Table 1: gated Endpoint Anatomy

For convenience, every endpoint in the gate project is a GET endpoint. Each successful response is a JSON-encoded object containing the response from the GATE instance.

This means that any endpoint can be exercised using the "wget" command. Here is a command line string that invokes the example endpoint:

wget "https://hoyo.zeetix.com:7899/v0/pipeline/runPipeline?pipelineName=testpipeline"

NOTE: The URL is enclosed in a double-quote pair (") because many endpoints contain reserved characters interpreted by the command line shell (such as bash).

Here is a command line that loads the ANNIE plugin, together with its response:

Command line:

wget "https://hoyo.zeetix.com:7899/v0/plugin/loadMavenPlugin?group=uk.ac.gate.plugins&artifact=annie&version=9.1"

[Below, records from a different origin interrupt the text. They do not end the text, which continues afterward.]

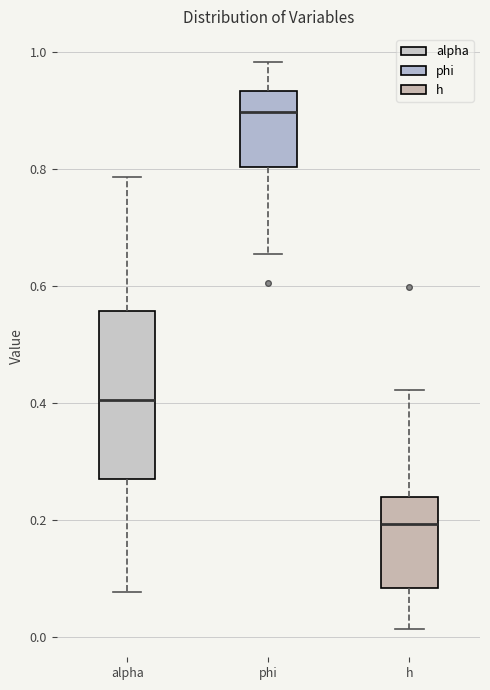

Reading left to right, read every box against the y-axis: the position of its median line, the range the box covers, and the ends of its whiskers. The values are not printed on the chart, so give them approximately, as read against the axis.

alpha: median 0.40, box 0.26 to 0.56, whiskers 0.08 to 0.78
phi: median 0.90, box 0.80 to 0.94, whiskers 0.66 to 0.98
h: median 0.20, box 0.08 to 0.24, whiskers 0.02 to 0.42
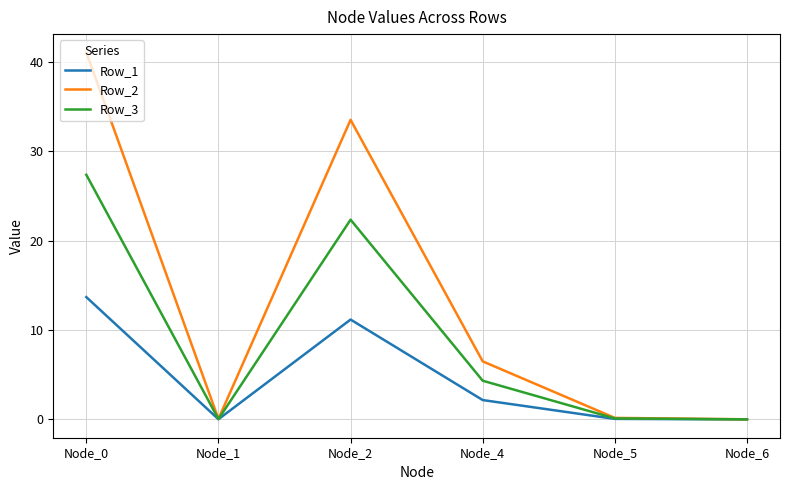

At which category does Row_3 reach its first local valley?

Node_1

Response (pretty printed and reordered for clarity):

{ "isSuccessful":"true", "operation":"loadMavenPlugin", "pluginGroup":"uk.ac.gate.plugins" "pluginArtifact":"annie", "pluginVersion":"9.1", }
Path Operations Parameters (*=optional)
plugin
loadMavenPlugin group, artifact, version
cleanup
n.a. n.a.
document
loadFromURL documentURL
loadFromPath documentPath
getDocumentContent documentName
getAnnotationSetNames documentName
getAnnotationsForName documentName, annotationSetName*
cleanupDocument documentName
corpus
createCorpus corpusName
clearCorpus corpusName
addDocument corpusName, documentName
pr
loadPR prName, resourcePath
reinitPR prName
unloadPR prName
pipeline`
createPipeline pipelineName
addPR pipelineName, prName
setCorpus pipelineName, corpusName
getParameterValue pipelineName, prName, parameterName
setParameterValue pipelineName, prName, parameterName, parameterValue*, parameterType
runPipeline pipelineName
storePipelineToFile pipelineName, pipelinePath
loadPipelineFromFile pipelineName, pipelinePath

Table 2: gated Endpoints

NOTE: The parameterValue is optional for the v0/pipeline endpoint so that a parameter value can be set to null. This is accomplished by providing values for the pipelineName, prName, parameterName, and parameterType.